**Task brief**
Isolate every line in the data with the string "prévention" and copy it.

**Records shown**
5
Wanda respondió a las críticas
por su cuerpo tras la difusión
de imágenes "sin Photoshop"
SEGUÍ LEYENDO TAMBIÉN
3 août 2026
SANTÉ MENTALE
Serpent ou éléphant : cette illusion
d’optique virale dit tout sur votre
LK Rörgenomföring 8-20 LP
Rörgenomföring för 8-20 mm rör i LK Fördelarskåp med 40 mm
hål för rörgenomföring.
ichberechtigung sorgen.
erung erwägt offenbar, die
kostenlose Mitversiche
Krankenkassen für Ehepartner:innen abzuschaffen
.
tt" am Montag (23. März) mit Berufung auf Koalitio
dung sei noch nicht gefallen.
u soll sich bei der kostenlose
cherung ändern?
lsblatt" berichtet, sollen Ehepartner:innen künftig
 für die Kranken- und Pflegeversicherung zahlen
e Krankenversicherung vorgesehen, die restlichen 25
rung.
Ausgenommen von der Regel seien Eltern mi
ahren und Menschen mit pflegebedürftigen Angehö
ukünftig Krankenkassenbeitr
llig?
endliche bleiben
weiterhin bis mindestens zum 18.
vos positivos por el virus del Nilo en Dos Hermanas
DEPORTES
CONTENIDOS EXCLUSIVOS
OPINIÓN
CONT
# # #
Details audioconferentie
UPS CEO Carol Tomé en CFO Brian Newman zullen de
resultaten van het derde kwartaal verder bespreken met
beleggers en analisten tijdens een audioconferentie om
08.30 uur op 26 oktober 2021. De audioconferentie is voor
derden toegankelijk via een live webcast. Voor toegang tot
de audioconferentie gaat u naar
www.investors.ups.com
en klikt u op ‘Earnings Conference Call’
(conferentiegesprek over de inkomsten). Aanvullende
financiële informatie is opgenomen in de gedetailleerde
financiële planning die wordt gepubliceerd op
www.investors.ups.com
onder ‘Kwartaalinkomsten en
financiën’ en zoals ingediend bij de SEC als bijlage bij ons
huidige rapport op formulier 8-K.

==

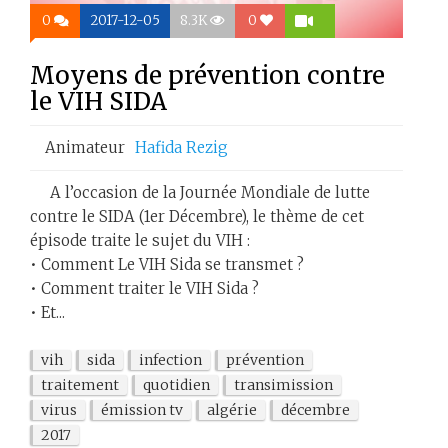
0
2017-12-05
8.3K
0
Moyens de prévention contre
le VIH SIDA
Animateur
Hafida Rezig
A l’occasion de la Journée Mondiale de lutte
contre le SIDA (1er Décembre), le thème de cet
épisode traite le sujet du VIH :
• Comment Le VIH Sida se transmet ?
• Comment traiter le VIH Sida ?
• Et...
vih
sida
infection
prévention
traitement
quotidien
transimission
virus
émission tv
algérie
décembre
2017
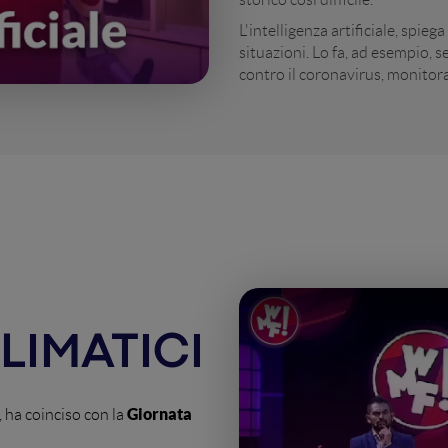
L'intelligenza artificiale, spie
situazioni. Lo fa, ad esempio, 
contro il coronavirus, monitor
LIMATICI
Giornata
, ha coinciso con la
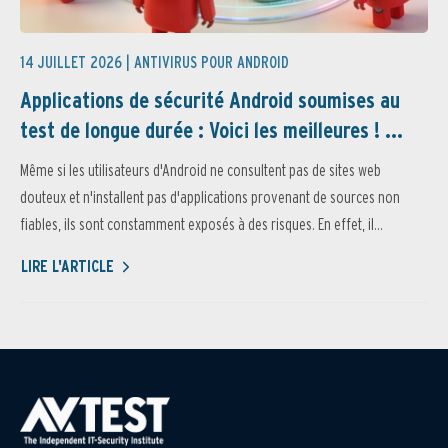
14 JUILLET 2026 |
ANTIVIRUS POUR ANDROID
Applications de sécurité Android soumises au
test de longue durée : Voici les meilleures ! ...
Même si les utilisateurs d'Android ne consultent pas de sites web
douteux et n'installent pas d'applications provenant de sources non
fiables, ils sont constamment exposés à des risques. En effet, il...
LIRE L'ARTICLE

**Response below**
Moyens de prévention contre
prévention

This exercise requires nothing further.